20th May 1942, midday

National Socialism not for export—Effects of National Socialist education—The new Man—The cement of the Great German Reich.

I am firmly opposed to any attempt to export National Socialism. If other countries are determined to preserve their democratic systems and thus rush to their ruin, so much the better for us. And all the more so, because during this same period, thanks to National Socialism, we shall be transforming ourselves, slowly but surely, into the most solid popular community that it is possible to imagine.

The youth of to-day, which in ten years, in twenty years from now will be the personification of the National Socialist idea, will have known no other conception of the world, and they will be the product of an education which will make of them men well-disciplined and sure of themselves.

Basing our view on current experience, we may assume that if our methods of education can be applied for a hundred years, the German people will then have become the most unified bloc that has ever existed in Europe.

Exactly in the same way as the war of 1870-71 was the melting-pot of the old Reich, the battlefields of this war will be the cement which will bind into one indissoluble whole all the races of the Greater German Reich. Not one of them will come into the confederation feeling like a whipped hound, for each and every one of them will come with the pride born of the knowledge that each and every one has shed his blood and played his part in the greatest struggle for freedom in the history of the German race.

This sort of collective harnessing of the efforts of the entire German people cannot but have its influence on the individual participant. He will come to feel that nothing is impossible and, as the young Briton of to-day serves his apprenticeship in India, the young German will learn his lessons, looking round the most easterly territories of the Reich, in Norway, or on some other frontier of our land.

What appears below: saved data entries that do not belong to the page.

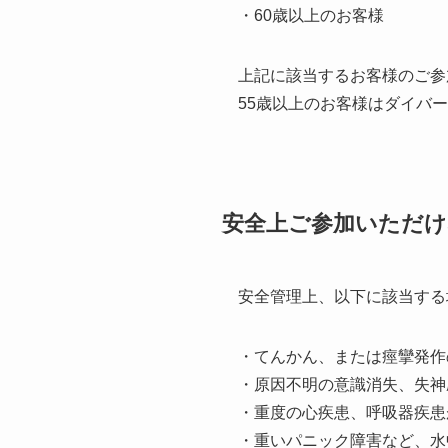
・60歳以上のお客様
上記に該当するお客様のご参
55歳以上のお客様はダイバ
安全上ご参加いただ
安全管理上、以下に該当する
・てんかん、または痙攣発作
・原因不明の意識消失、失神
・重度の心疾患、呼吸器疾患
・重いパニック障害など、水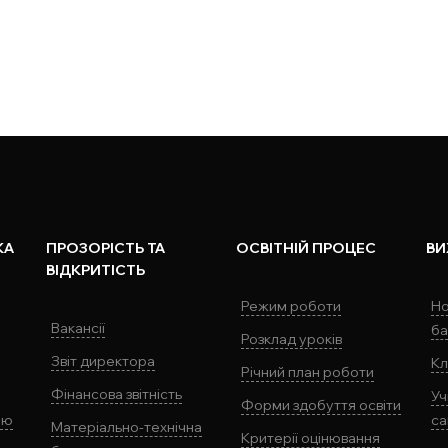
КА
ПРОЗОРІСТЬ ТА
ОСВІТНІЙ ПРОЦЕС
ВИ
ВІДКРИТІСТЬ
Режим роботи
Но
Вакансії
ба
Розклад уроків
Звіт директора
Кл
Річний план роботи
Фінансова звітність
Уч
Форми здобуття освіти
ію
са
Матеріально-технічна
Критерії оцінювання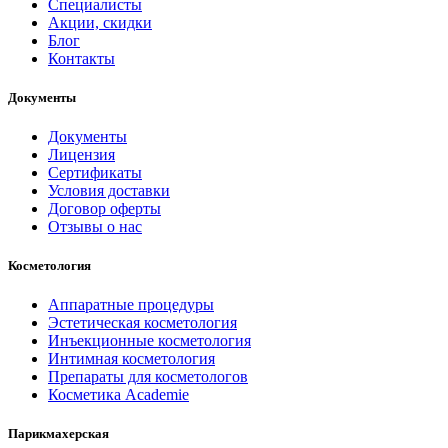
Специалисты
Акции, скидки
Блог
Контакты
Документы
Документы
Лицензия
Сертификаты
Условия доставки
Договор оферты
Отзывы о нас
Косметология
Аппаратные процедуры
Эстетическая косметология
Инъекционные косметология
Интимная косметология
Препараты для косметологов
Косметика Academie
Парикмахерская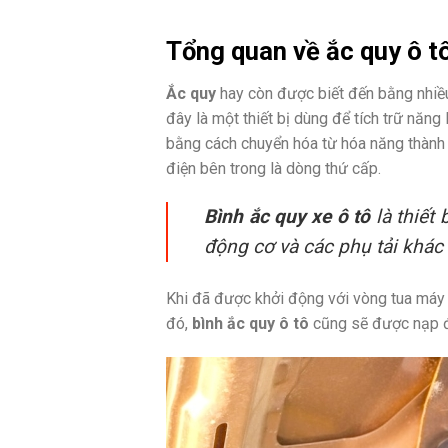
Tổng quan về ắc quy ô t
Ắc quy
hay còn được biết đến bằng nhiều 
đây là một thiết bị dùng để tích trữ năn
bằng cách chuyển hóa từ hóa năng thành 
điện bên trong là dòng thứ cấp.
Bình ắc quy xe ô tô
là thiết
động cơ và các phụ tải khác
Khi đã được khởi động với vòng tua máy 
đó,
bình ắc quy ô tô
cũng sẽ được nạp đi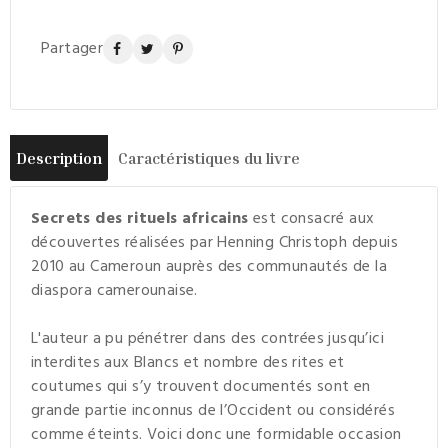
Partager
Description
Caractéristiques du livre
Secrets des rituels africains
est consacré aux
découvertes réalisées par Henning Christoph depuis
2010 au Cameroun auprès des communautés de la
diaspora camerounaise.
L'auteur a pu pénétrer dans des contrées jusqu’ici
interdites aux Blancs et nombre des rites et
coutumes qui s’y trouvent documentés sont en
grande partie inconnus de l’Occident ou considérés
comme éteints. Voici donc une formidable occasion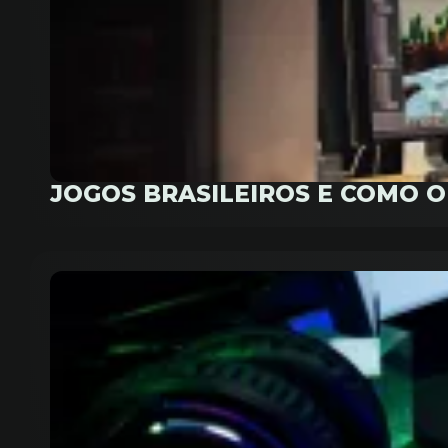
JOGOS BRASILEIROS E COMO 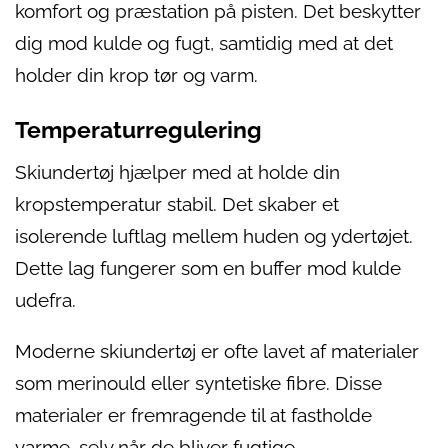
komfort og præstation på pisten. Det beskytter
dig mod kulde og fugt, samtidig med at det
holder din krop tør og varm.
Temperaturregulering
Skiundertøj hjælper med at holde din
kropstemperatur stabil. Det skaber et
isolerende luftlag mellem huden og ydertøjet.
Dette lag fungerer som en buffer mod kulde
udefra.
Moderne skiundertøj er ofte lavet af materialer
som merinould eller syntetiske fibre. Disse
materialer er fremragende til at fastholde
varme, selv når de bliver fugtige.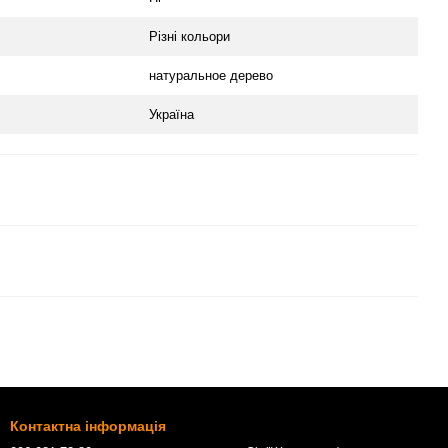
Різні кольори
натуральное дерево
Україна
Контактна інформація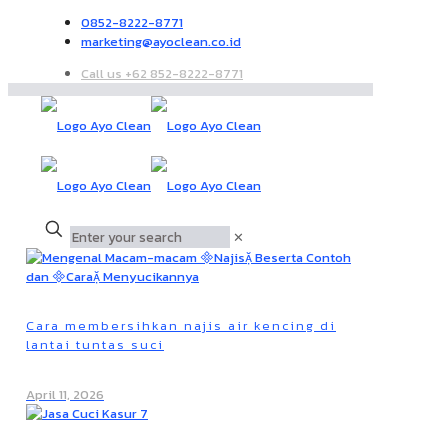
0852-8222-8771
marketing@ayoclean.co.id
Call us +62 852-8222-8771
✕
Cara membersihkan najis air kencing di
lantai tuntas suci
April 11, 2026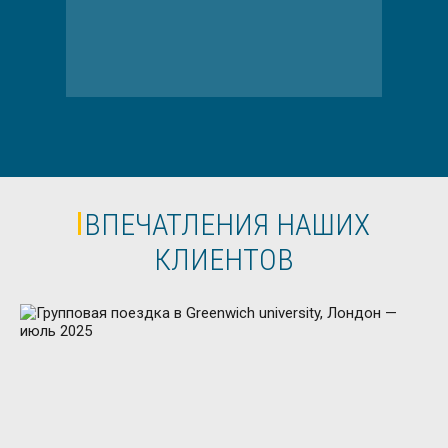
ВПЕЧАТЛЕНИЯ НАШИХ
КЛИЕНТОВ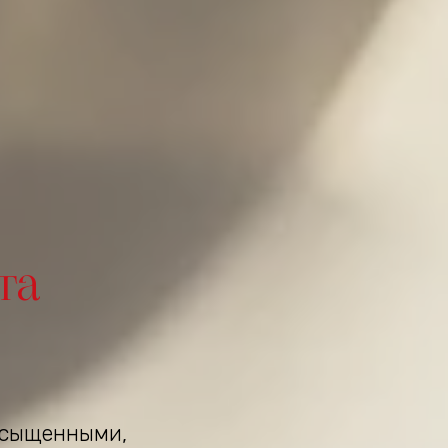
та
асыщенными,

He will realise, too, thanks to his personal experiences, that, although some sort of hierarchy is necessary in the homeland, abroad there must be no differences at all between German and German. To the last man, too, the Germans must have the conviction as a matter of course that the youngest of German apprentices, the most humble of German mechanics, stands closer to him than the most important British Lord.

If only we can succeed in inculcating into the German people, and above all into the German youth, both a fanatical team spirit and a fanatical devotion to the Reich, then the German Reich will once again become the most powerful State in Europe, as it was a thousand years after the collapse of the Roman Empire.